* _Directive_
Counting the line with "footstool: present [735,995,943,1320]" as the last one, copy out the lines of the data exactly from the first onward.

(Excerpts from a dataset)
======

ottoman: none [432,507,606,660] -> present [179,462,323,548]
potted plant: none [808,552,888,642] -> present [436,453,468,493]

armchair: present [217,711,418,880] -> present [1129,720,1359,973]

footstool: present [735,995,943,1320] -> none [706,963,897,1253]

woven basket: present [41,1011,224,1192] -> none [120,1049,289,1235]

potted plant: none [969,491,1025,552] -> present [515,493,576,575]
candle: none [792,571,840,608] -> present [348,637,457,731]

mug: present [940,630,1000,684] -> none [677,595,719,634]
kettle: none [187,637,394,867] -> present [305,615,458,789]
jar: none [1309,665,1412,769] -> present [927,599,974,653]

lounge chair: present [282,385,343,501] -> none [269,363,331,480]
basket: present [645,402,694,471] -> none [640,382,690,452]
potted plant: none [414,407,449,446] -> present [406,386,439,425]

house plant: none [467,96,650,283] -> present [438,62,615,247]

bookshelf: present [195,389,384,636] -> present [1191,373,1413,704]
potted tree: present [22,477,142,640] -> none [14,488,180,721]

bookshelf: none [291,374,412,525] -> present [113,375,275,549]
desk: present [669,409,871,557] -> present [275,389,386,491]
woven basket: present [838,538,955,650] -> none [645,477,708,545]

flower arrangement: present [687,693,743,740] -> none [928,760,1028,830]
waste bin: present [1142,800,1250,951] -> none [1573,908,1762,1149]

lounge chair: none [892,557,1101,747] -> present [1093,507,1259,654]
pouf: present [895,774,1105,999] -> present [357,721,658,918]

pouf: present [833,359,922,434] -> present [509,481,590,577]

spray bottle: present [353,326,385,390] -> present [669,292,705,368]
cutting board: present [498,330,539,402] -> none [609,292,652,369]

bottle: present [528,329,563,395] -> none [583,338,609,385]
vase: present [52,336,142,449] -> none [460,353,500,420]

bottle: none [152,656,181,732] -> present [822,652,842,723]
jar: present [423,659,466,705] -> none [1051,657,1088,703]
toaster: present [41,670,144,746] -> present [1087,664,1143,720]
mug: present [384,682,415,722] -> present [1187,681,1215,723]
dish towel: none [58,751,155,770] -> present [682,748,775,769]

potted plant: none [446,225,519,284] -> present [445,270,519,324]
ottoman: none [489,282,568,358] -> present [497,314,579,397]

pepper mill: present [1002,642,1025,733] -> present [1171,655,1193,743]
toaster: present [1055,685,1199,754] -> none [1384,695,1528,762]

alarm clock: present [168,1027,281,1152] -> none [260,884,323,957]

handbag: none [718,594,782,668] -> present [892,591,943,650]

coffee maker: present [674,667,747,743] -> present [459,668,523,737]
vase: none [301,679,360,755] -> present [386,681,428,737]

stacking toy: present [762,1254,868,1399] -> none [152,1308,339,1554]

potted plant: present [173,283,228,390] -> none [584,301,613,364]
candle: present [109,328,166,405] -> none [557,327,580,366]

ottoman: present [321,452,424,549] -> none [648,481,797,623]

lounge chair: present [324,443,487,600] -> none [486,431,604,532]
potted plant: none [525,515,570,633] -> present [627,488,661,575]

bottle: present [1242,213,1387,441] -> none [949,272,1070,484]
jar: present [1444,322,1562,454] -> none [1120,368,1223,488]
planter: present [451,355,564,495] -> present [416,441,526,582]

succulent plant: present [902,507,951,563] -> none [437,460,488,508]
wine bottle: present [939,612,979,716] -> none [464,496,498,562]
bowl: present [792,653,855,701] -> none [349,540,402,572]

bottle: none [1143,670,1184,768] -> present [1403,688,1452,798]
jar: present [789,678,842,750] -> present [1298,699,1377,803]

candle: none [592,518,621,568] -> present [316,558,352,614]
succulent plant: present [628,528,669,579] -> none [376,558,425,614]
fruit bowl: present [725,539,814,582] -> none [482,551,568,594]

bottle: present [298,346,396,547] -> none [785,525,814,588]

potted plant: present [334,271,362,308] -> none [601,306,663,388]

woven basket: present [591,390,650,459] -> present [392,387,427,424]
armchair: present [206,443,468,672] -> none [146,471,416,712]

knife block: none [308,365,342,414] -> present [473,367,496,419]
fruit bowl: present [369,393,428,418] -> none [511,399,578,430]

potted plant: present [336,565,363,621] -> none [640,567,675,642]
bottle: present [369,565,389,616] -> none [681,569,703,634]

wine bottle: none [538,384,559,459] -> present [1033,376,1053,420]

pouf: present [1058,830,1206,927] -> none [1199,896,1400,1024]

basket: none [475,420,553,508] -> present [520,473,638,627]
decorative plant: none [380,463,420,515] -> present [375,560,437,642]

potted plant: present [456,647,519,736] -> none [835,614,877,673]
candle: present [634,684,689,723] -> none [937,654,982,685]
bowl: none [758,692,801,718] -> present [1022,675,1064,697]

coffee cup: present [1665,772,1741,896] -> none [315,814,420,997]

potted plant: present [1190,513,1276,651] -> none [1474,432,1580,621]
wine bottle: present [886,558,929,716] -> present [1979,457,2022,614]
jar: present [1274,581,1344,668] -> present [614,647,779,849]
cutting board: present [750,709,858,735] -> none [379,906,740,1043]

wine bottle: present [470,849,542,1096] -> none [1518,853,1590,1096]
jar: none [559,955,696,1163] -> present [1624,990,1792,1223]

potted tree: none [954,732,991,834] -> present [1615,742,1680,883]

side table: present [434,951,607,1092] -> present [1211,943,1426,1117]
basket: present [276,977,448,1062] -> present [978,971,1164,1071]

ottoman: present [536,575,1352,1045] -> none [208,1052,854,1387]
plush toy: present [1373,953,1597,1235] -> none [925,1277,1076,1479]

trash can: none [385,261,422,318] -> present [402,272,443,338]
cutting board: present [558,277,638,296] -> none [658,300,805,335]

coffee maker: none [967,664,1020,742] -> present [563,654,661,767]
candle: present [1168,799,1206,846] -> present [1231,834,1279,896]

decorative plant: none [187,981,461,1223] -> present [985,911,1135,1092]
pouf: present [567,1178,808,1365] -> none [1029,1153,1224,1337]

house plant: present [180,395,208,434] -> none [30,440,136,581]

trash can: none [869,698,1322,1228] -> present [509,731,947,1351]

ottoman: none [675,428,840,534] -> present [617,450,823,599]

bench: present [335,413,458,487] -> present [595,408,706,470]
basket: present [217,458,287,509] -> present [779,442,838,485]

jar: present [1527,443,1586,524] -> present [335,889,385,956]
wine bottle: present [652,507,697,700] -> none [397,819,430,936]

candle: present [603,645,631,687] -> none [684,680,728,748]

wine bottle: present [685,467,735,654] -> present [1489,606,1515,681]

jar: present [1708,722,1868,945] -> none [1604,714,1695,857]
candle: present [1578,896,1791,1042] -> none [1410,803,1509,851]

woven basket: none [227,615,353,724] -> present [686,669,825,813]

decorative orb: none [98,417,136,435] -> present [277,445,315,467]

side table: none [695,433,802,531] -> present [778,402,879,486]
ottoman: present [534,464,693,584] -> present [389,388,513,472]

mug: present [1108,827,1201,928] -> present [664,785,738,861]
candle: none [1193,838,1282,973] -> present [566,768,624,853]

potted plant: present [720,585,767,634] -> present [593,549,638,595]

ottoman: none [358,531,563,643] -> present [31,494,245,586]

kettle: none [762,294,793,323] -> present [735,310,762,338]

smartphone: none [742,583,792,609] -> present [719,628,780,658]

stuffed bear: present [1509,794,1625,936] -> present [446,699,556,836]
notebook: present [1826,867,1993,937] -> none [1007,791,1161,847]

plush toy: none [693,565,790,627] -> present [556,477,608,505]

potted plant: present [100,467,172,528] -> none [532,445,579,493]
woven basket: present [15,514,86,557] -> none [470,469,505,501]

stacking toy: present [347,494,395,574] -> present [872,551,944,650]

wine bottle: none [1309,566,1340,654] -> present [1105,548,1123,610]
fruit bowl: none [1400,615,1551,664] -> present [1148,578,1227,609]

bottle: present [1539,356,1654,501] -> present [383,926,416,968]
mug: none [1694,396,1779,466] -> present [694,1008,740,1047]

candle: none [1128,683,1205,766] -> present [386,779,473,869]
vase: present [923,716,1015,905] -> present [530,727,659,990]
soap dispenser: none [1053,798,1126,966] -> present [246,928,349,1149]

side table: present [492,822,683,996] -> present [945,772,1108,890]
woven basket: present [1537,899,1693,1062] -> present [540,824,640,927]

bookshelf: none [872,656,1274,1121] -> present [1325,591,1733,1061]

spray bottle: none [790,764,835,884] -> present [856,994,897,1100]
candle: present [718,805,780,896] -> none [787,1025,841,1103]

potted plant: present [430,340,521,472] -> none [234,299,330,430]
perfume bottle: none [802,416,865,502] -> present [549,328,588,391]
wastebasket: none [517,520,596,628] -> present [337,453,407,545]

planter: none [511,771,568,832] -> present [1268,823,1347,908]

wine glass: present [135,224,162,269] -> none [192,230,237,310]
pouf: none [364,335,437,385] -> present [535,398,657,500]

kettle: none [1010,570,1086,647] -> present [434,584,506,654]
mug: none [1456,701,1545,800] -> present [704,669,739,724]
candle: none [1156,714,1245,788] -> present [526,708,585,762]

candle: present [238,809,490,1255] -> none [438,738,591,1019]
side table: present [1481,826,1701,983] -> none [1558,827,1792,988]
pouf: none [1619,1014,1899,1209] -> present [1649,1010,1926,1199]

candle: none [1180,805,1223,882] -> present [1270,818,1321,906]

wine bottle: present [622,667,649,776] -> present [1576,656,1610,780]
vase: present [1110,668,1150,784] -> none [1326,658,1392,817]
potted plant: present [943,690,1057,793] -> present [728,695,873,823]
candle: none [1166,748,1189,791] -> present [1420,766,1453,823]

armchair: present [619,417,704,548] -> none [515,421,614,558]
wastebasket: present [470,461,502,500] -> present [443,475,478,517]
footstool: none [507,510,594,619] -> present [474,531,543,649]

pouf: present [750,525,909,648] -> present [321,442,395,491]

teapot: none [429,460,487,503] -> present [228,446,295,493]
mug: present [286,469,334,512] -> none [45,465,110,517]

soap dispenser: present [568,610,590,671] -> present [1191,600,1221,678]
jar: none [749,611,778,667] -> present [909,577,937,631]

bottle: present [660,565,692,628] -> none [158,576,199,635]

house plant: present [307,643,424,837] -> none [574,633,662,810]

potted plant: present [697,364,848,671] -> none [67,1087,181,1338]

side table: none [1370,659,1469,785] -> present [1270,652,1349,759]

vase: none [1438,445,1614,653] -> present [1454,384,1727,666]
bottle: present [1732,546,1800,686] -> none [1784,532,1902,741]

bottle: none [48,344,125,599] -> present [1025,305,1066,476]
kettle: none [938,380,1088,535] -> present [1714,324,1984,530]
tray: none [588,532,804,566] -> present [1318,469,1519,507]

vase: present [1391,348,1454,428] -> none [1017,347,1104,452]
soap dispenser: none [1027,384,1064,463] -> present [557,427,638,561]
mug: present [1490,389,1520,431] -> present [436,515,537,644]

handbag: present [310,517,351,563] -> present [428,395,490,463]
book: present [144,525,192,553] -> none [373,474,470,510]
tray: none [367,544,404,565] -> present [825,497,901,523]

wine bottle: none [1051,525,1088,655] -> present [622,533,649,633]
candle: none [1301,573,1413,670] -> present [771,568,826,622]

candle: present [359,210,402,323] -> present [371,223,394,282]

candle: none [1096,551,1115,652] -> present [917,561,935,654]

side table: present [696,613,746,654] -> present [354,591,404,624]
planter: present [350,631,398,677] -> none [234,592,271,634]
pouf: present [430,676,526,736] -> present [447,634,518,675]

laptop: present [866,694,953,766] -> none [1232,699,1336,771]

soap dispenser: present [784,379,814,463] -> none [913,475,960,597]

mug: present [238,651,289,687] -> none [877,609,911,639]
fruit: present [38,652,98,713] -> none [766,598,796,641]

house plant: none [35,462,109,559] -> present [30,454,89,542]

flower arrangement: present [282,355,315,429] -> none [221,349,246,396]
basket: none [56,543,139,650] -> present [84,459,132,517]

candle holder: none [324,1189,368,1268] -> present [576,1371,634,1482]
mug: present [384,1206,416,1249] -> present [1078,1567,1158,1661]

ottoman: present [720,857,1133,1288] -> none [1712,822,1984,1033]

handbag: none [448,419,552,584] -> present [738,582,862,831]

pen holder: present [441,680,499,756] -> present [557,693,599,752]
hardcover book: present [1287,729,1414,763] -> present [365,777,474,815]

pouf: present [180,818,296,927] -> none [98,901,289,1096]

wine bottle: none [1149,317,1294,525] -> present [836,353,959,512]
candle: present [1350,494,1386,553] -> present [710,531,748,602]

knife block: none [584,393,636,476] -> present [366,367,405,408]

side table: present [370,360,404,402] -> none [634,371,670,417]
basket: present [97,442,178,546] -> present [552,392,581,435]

======

* _Result_
ottoman: none [432,507,606,660] -> present [179,462,323,548]
potted plant: none [808,552,888,642] -> present [436,453,468,493]

armchair: present [217,711,418,880] -> present [1129,720,1359,973]

footstool: present [735,995,943,1320] -> none [706,963,897,1253]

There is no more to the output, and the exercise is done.